- The input -
-*-

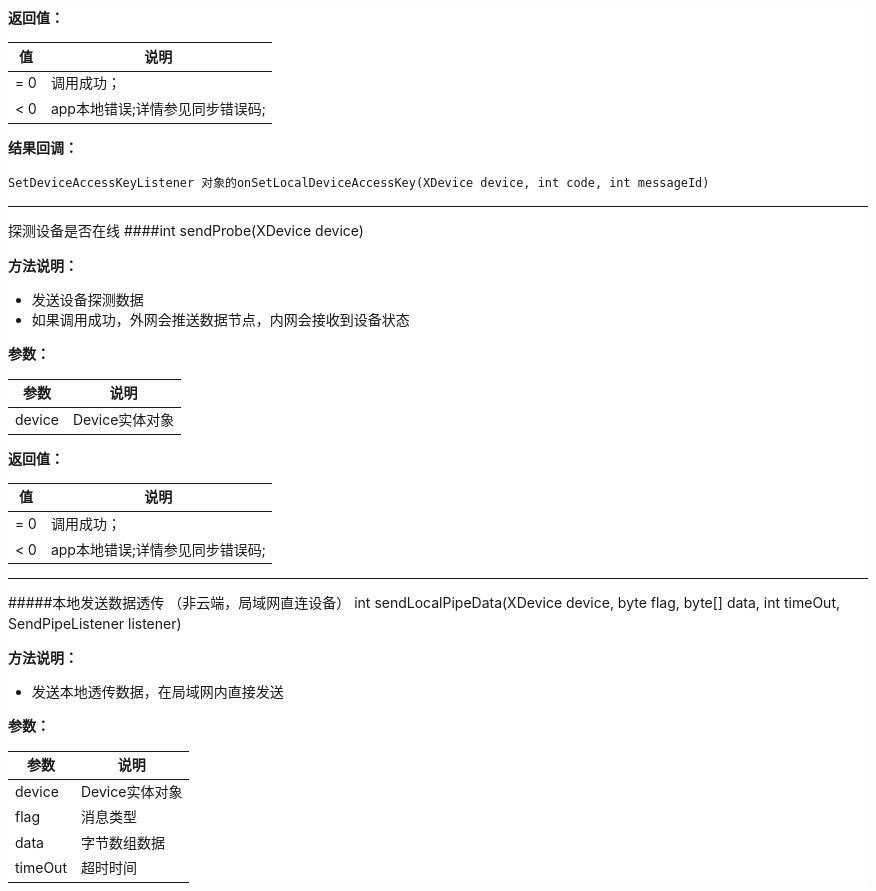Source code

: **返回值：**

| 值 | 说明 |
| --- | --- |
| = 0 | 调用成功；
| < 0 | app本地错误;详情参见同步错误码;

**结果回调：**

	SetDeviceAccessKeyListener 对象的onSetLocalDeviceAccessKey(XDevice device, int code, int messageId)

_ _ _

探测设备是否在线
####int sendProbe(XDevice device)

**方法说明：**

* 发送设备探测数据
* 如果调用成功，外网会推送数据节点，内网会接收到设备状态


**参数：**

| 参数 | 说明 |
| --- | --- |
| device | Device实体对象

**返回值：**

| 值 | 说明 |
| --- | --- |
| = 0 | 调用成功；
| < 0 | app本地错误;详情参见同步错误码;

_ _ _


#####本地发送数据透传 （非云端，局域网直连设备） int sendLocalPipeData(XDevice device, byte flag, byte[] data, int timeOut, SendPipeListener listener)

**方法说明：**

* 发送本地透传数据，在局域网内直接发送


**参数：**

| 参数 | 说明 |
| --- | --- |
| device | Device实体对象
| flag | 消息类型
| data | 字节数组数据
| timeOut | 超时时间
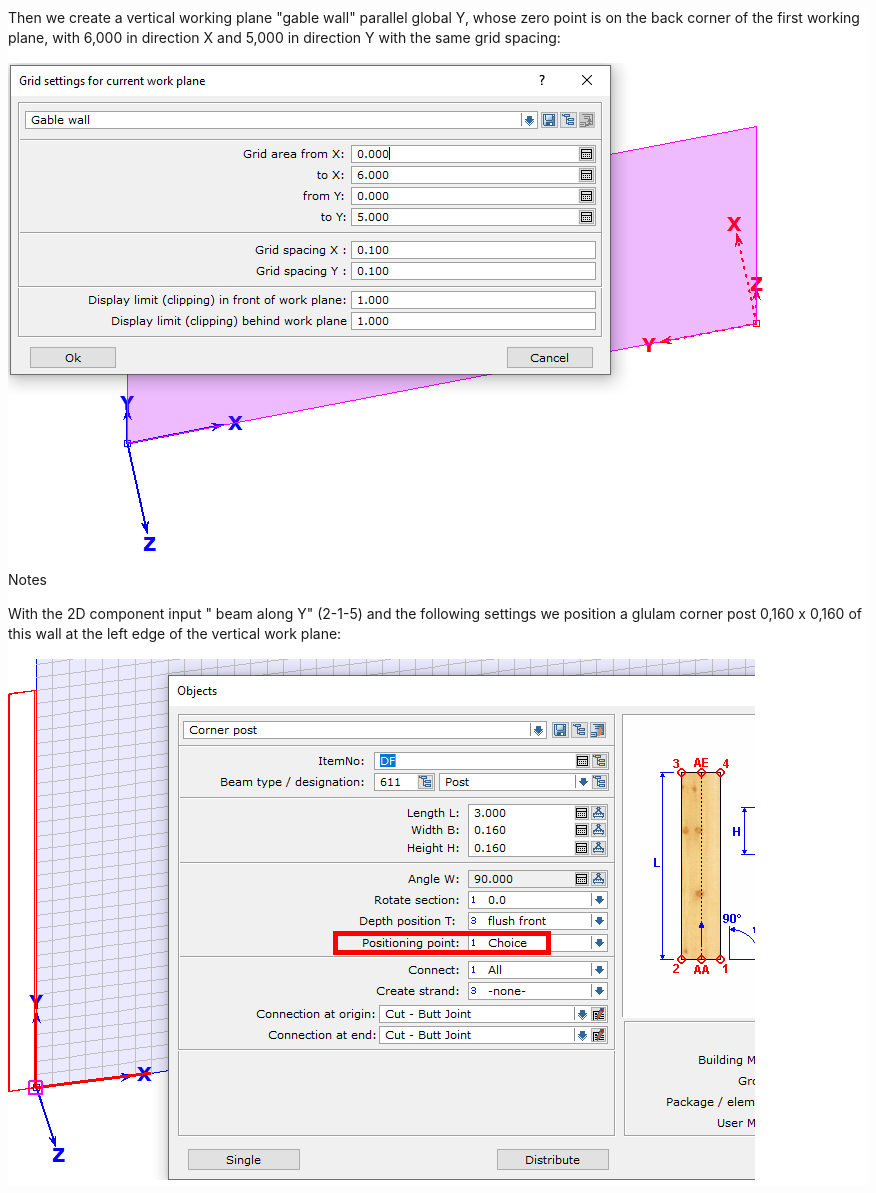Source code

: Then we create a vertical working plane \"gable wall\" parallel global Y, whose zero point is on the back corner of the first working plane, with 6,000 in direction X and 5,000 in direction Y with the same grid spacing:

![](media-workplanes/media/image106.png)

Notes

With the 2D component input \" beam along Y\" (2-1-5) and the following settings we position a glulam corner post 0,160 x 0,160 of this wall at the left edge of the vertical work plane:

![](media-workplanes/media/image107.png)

-*-

- To-do item -
Report each line of the data that contains the word "corner". Case counts.

- Answer section -
: Then we create a vertical working plane \"gable wall\" parallel global Y, whose zero point is on the back corner of the first working plane, with 6,000 in direction X and 5,000 in direction Y with the same grid spacing:
With the 2D component input \" beam along Y\" (2-1-5) and the following settings we position a glulam corner post 0,160 x 0,160 of this wall at the left edge of the vertical work plane:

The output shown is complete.